## [TEXT SECTION]
Public school teachers have a tendency to feel underappreciated for
the challenging work that they do each day with students. A little bit
of recognition can go a long way toward keeping teachers motivated and
engaged. Service-learning coaches use the school newsletter to
highlight both faculty and student accomplishments in
service-learn-ing. CPS has been able to provide small stipends to
teachers for completing service-learning projects. Although stipends
do not adequately reflect the number of hours that teachers work on a
project, the stipends acknowledge that their work is appreciated. In
addition, the hard work of faculty and students on service-learning
projects are recog-nized at special lunches and award ceremonies. Of
special note is the Arne and Karen Duncan CEO Service Leader
Scholarship award for two CPS students who have demonstrated
outstanding academic potential and commitment to a lifetime of service
and leadership.
Lesson
#5: Offer multiple pathways to students and multiple entry-points
for teachers to begin and complete service-learning
projects.
There is no single best way to engage students in service-learning. It
is a dynamic process that should be flexible enough to meet the needs
of all students. Teachers need to know that there are many
entry-points into a project from state learning standards or
curriculum to brainstorming with students, to inviting community
partners to share project ideas with students, to having a teacher
articulate a passion for a particular social issue. These and other
strategies have been tried and been successful in CPS.

## [MATERIAL]
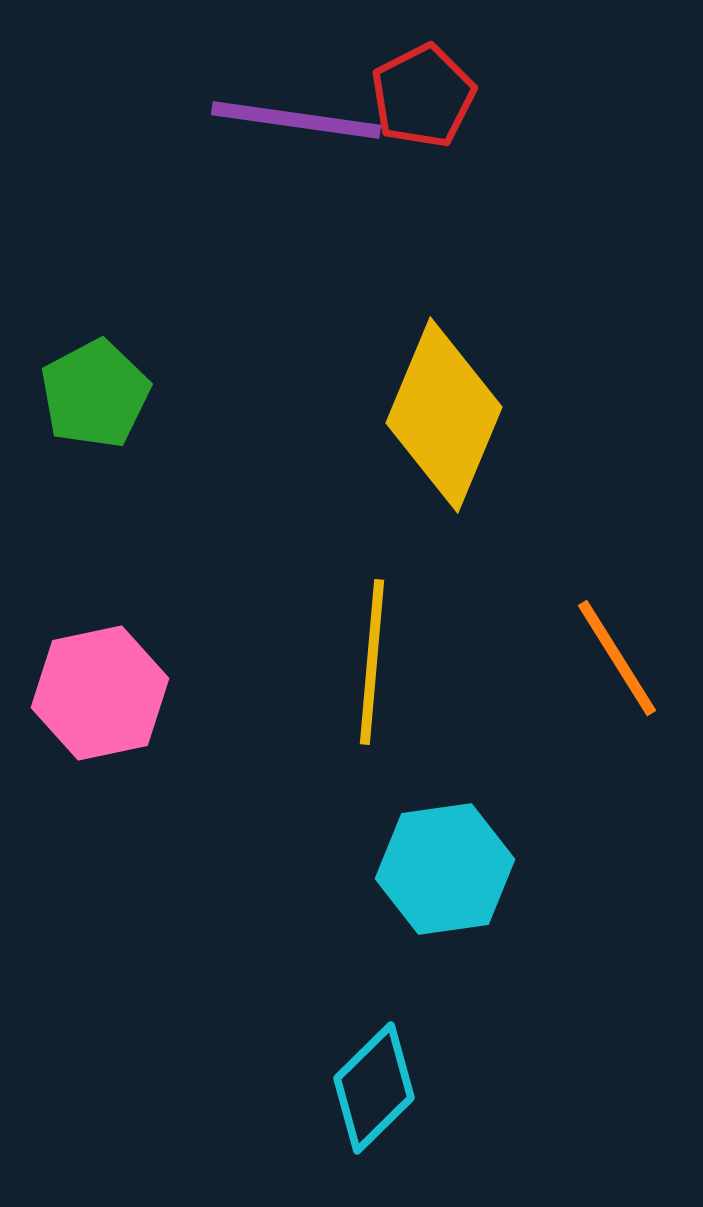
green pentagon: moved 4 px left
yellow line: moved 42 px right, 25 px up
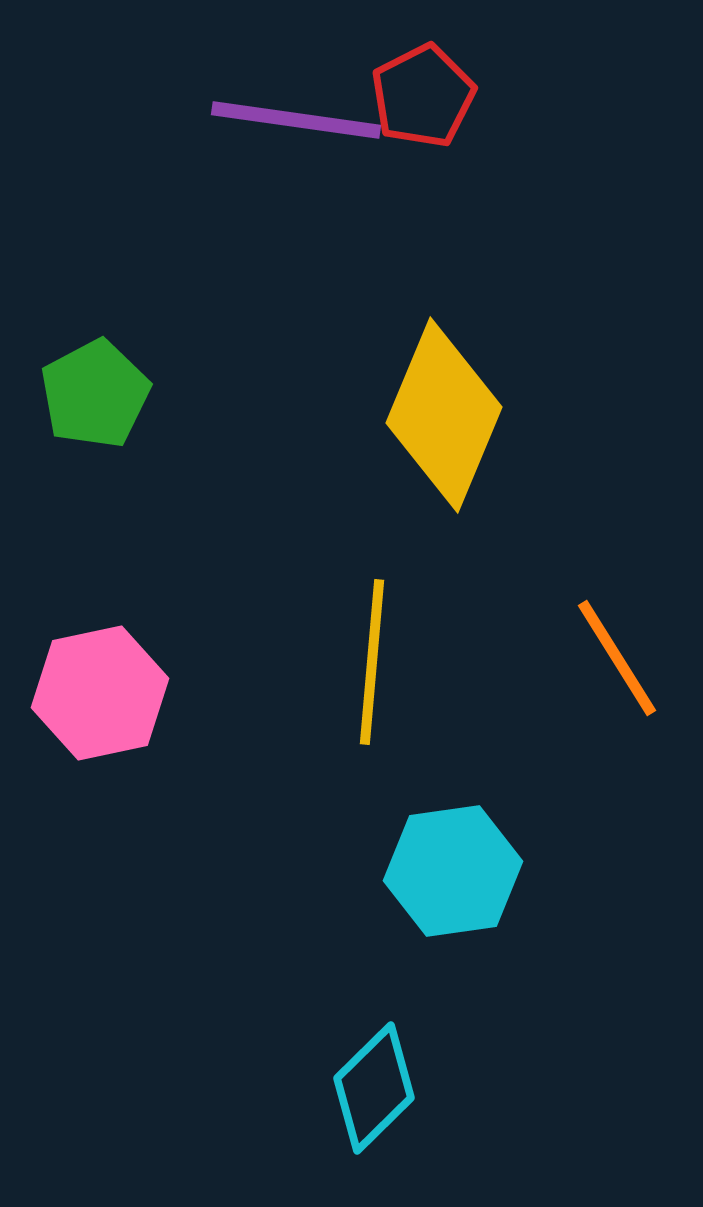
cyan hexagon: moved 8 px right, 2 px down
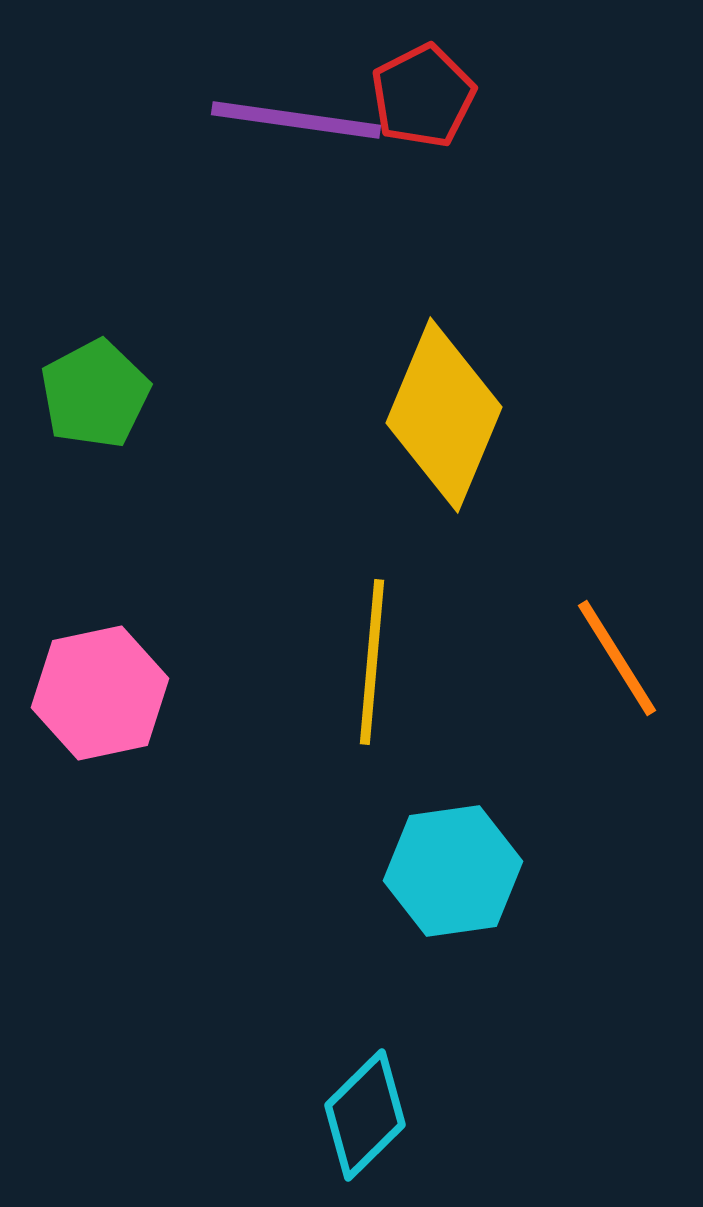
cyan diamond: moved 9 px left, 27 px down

## [WHAT IS NEEDED]
Output the portion of the text on service-learning starting with "There is no" and going on through "successful in CPS.". Work only from the text on service-learning and leave the listing aside.

## [EXERCISE RESULT]
There is no single best way to engage students in service-learning. It
is a dynamic process that should be flexible enough to meet the needs
of all students. Teachers need to know that there are many
entry-points into a project from state learning standards or
curriculum to brainstorming with students, to inviting community
partners to share project ideas with students, to having a teacher
articulate a passion for a particular social issue. These and other
strategies have been tried and been successful in CPS.